If a line in the entries below includes "were", pick it out and copy it.

***** Data records

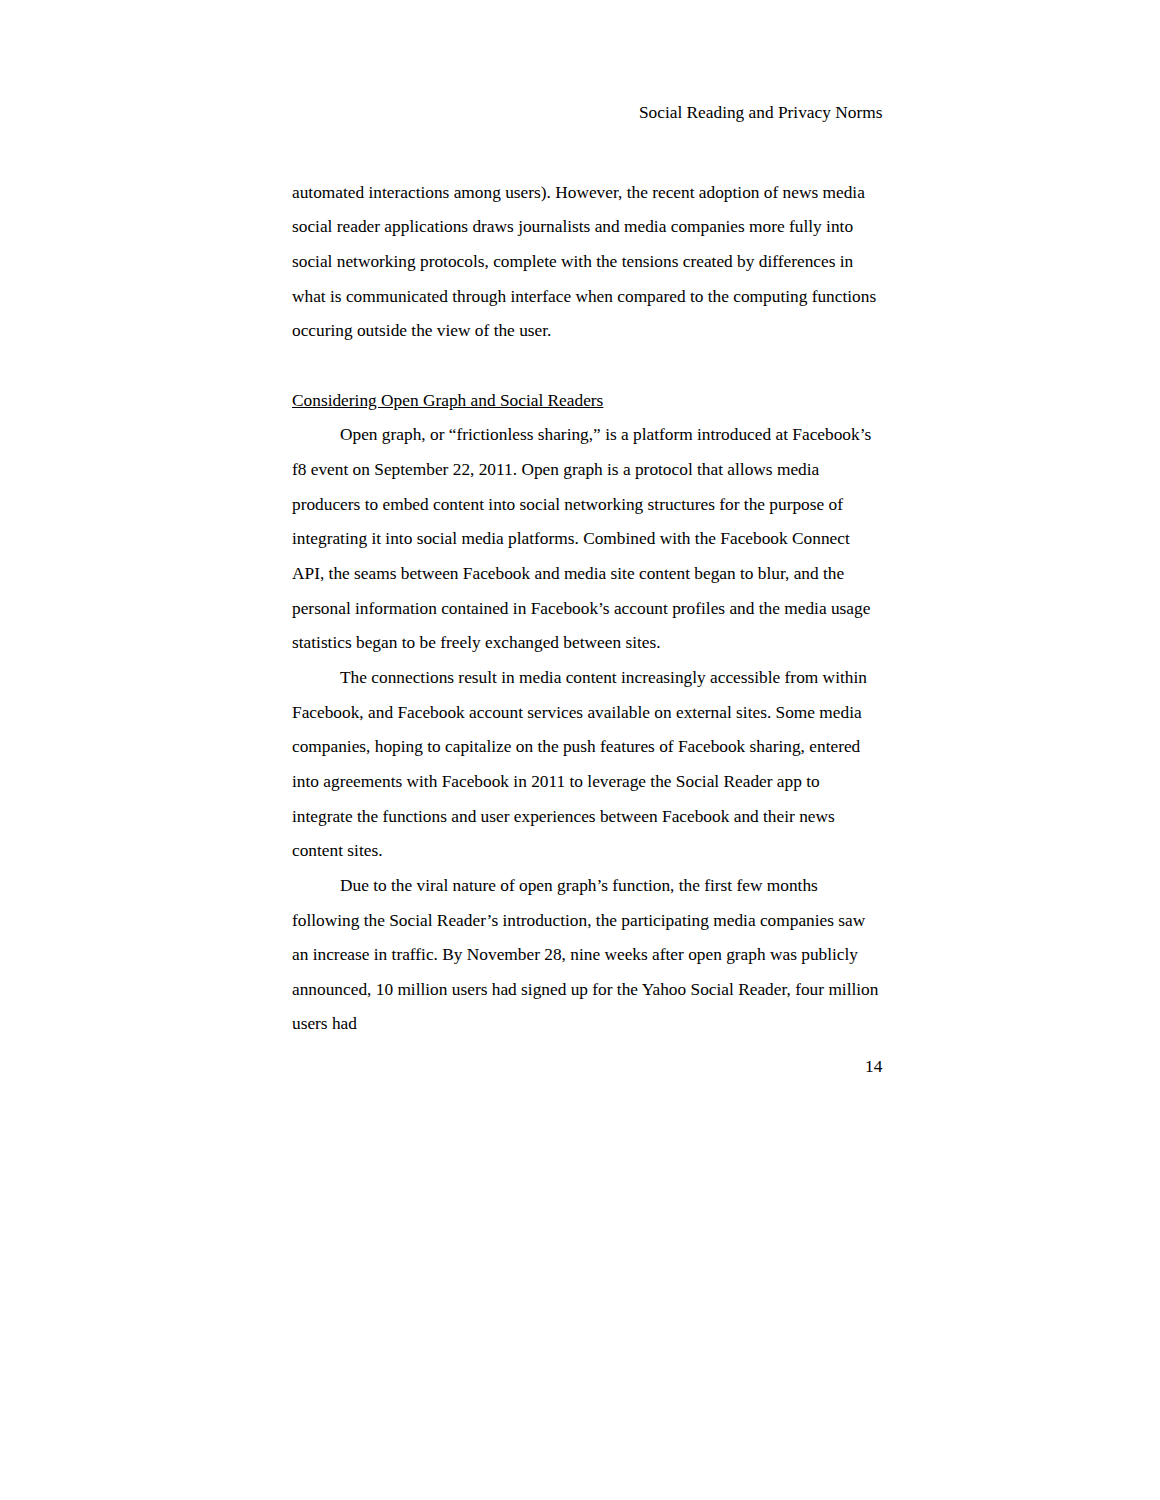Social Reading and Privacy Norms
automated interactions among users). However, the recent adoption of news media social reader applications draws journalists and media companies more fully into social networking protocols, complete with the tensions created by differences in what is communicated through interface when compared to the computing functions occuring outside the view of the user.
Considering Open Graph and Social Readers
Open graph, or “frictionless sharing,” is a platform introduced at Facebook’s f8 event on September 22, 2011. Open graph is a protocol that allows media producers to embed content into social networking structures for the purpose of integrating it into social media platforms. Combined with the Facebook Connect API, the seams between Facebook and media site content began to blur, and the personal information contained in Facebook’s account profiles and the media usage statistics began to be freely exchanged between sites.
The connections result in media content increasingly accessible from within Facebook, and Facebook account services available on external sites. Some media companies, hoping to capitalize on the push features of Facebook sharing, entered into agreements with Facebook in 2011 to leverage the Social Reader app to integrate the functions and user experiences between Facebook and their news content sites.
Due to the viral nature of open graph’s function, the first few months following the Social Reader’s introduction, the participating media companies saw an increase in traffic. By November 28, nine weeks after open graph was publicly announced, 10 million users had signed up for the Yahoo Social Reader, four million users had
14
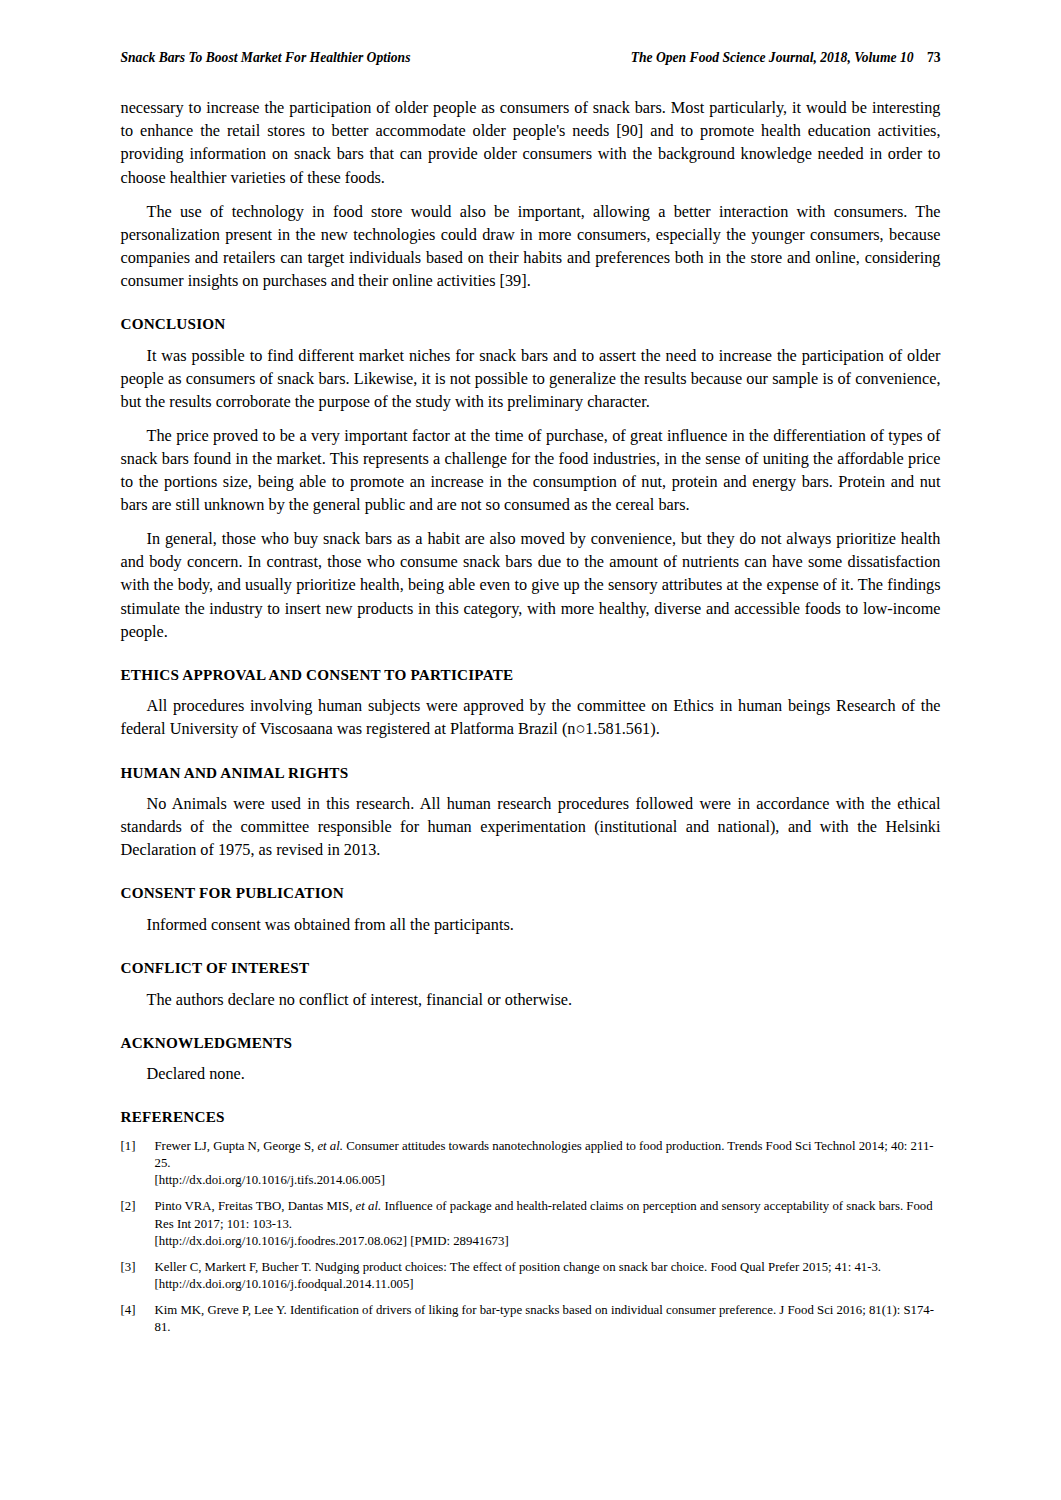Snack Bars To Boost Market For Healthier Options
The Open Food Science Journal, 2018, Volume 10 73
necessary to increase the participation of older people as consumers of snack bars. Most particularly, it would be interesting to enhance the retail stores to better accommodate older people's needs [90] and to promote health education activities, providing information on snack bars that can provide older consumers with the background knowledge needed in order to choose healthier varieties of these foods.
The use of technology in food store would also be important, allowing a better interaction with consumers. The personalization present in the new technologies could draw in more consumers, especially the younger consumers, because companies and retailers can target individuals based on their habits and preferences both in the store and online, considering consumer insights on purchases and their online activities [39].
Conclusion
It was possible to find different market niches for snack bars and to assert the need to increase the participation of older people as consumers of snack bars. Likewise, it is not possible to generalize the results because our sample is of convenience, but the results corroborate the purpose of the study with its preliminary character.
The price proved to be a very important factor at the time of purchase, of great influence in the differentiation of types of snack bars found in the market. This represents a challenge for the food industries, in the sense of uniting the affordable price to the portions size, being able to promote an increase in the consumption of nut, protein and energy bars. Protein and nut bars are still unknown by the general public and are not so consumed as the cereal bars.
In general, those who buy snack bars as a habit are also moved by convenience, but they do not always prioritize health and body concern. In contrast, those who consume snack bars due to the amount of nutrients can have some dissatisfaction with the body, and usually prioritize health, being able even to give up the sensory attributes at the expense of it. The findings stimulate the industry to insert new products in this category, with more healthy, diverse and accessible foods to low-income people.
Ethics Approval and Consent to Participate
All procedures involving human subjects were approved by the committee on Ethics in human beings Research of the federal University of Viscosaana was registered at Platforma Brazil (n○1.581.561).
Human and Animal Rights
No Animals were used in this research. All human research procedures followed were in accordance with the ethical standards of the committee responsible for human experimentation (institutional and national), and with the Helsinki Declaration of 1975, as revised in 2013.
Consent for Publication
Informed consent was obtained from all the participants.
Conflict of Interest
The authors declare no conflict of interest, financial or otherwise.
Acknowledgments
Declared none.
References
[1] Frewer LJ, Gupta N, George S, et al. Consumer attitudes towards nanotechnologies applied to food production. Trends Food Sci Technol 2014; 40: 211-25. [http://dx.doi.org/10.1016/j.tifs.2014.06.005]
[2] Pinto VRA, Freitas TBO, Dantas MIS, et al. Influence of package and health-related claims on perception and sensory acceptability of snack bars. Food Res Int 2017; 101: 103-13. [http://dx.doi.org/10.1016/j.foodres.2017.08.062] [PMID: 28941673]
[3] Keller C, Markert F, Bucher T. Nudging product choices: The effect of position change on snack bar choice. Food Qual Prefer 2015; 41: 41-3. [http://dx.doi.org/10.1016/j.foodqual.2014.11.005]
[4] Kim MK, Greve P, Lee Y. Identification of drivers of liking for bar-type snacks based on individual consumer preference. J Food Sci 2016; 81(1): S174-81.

**********

Your response:
All procedures involving human subjects were approved by the committee on Ethics in human beings Research of the federal University of Viscosaana was registered at Platforma Brazil (n○1.581.561).
No Animals were used in this research. All human research procedures followed were in accordance with the ethical standards of the committee responsible for human experimentation (institutional and national), and with the Helsinki Declaration of 1975, as revised in 2013.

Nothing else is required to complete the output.